WAITING FOR NUMBER FIVE
Tom Crosshill
ISADORA FOUR PLAYED CHOPIN in the heart of the old kettle. The music, born of rusted strings and reflected in a sounding board of time-warped wood, reverberated from the dented tin walls that rose high above her, as it did within her. Endless, gentle, furious.
“Isadora,” called Keeper. “It’s time for your dance.”
Four’s fingers stumbled, and her arpeggio collapsed into a dozen violent shards. Must he rush her? A shudder took her, and she wanted to bang her fists down on the keyboard in violent release, yet she dared not. The piano was of Master’s making—she didn’t know if he held it dear.

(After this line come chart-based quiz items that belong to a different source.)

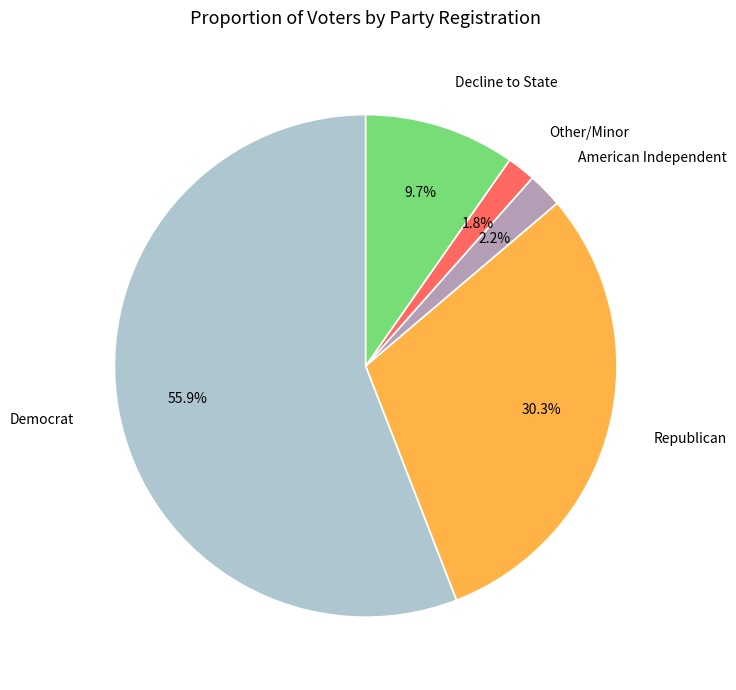

What is the largest slice in the pie chart?

Democrat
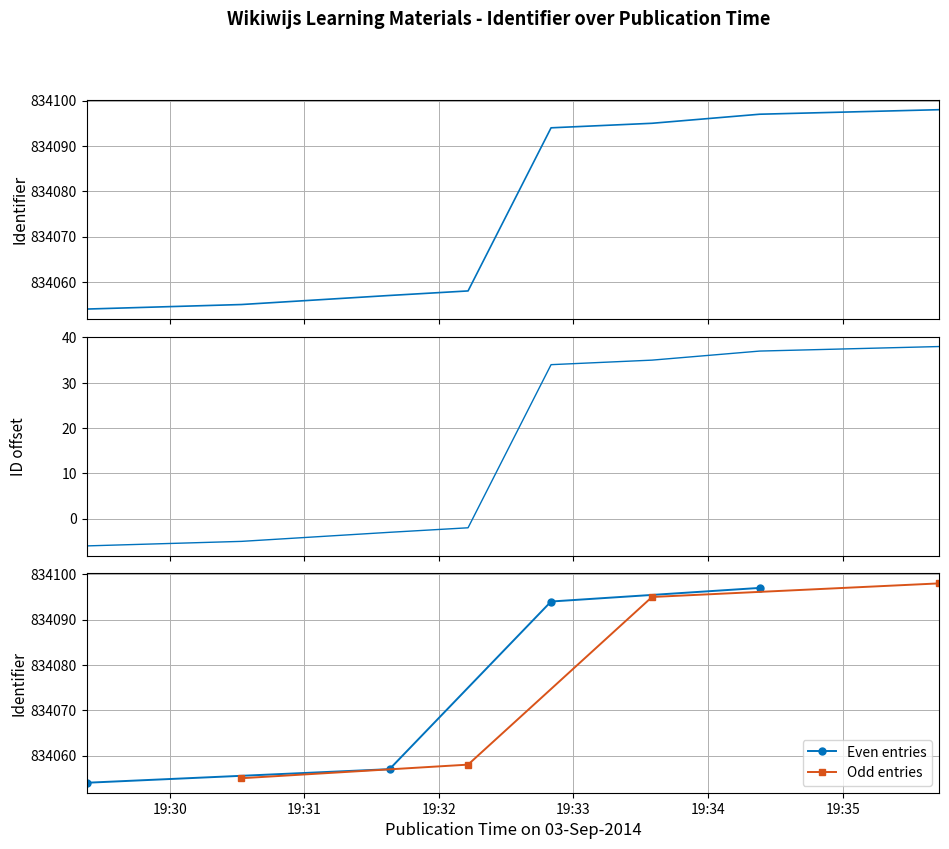

What is the maximum value for Even entries?

834097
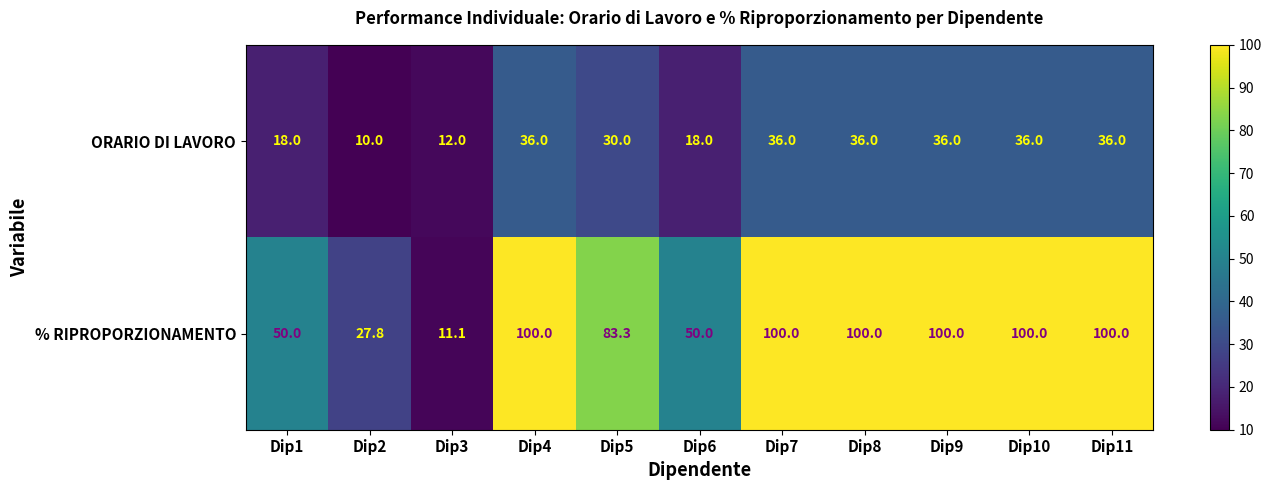

Is it true that ORARIO DI LAVORO equals 18.0 at Dip1?

True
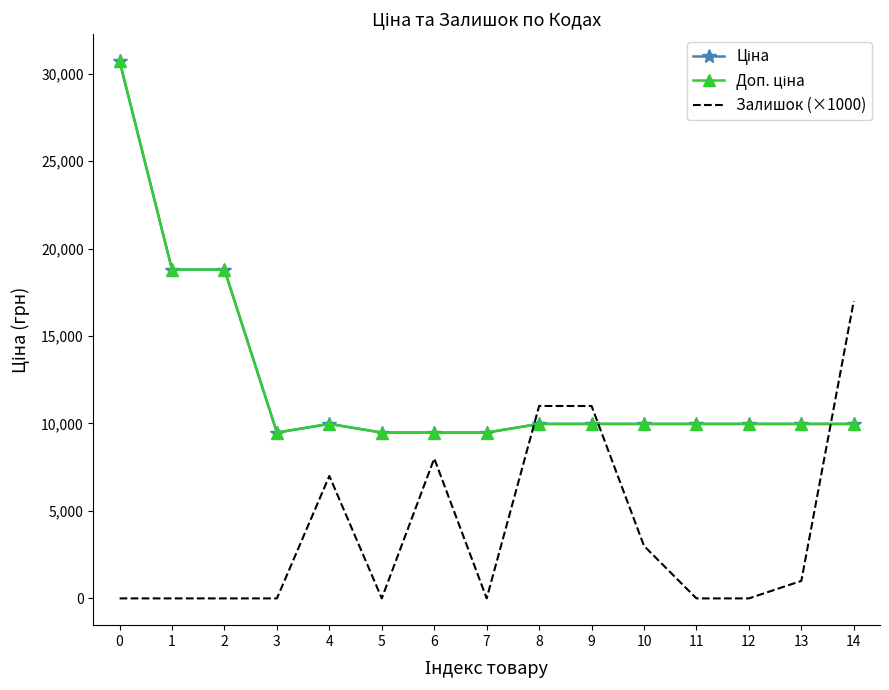

List the labels in order of Залишок (×1000) value, largest first.

14, 8, 9, 6, 4, 10, 13, 0, 1, 2, 3, 5, 7, 11, 12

She rose and turned toward Keeper. He stood on the landing of the spiral staircase that sloped up into the kettle’s spout like some corrugated corkscrew. White hair tumbled down his shoulders, a waterfall of frost, and an intricate pattern of wrinkles laced his face, the same now as the day Master created him.

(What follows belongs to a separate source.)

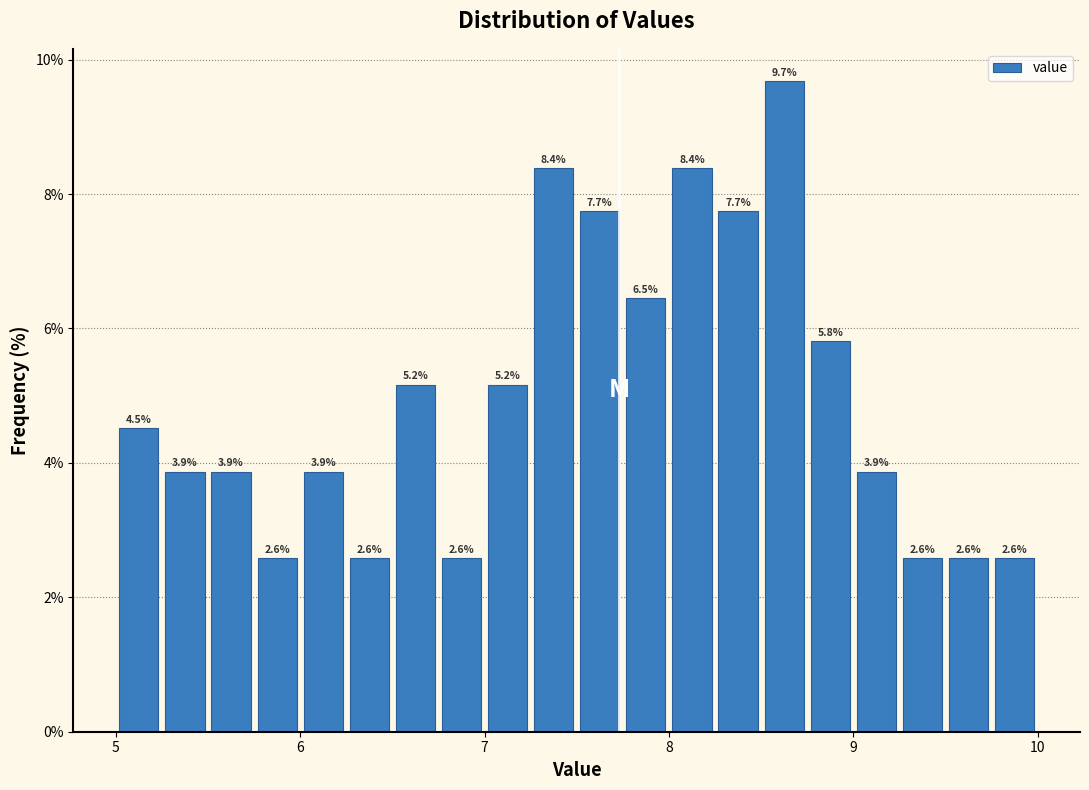

Around what value on the x-axis is the tallest bar? Give the approximate position of its centre, as read against the axis.

8.6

He beckoned her with one gnarled hand. “You’ve prepared for this,” he said. “Show him you’re perfect.”
Four knew he meant the words kindly, yet she couldn’t suppress a surge of bitterness. Easy for him to speak of perfection—he’d never be tested, never risk failing in Master’s eyes.
“I go,” she said and strode forward, dancing-slippers soft on the scuffed metal floor. Past the alcove where Number Three slept in a robe of silk, a layer of fine dust gathering on her face. Past Two, her mottled skin dull-sheened under the pale lights from above. Past One, whose stunted arms lay placid at her sides. Four didn’t look at them long, though not for fear of their deformities—she might not exist, if not for those. To look at them was to think of Number Five.
She quickened her step. “Good luck,” Keeper said to her as she passed, but she didn’t even glance at him. She ascended the stairs into the spout, round and round, ever higher. Up and out onto her stage, a wooden platform drenched in light from a dozen glowing orbs flickering in a gray-domed sky.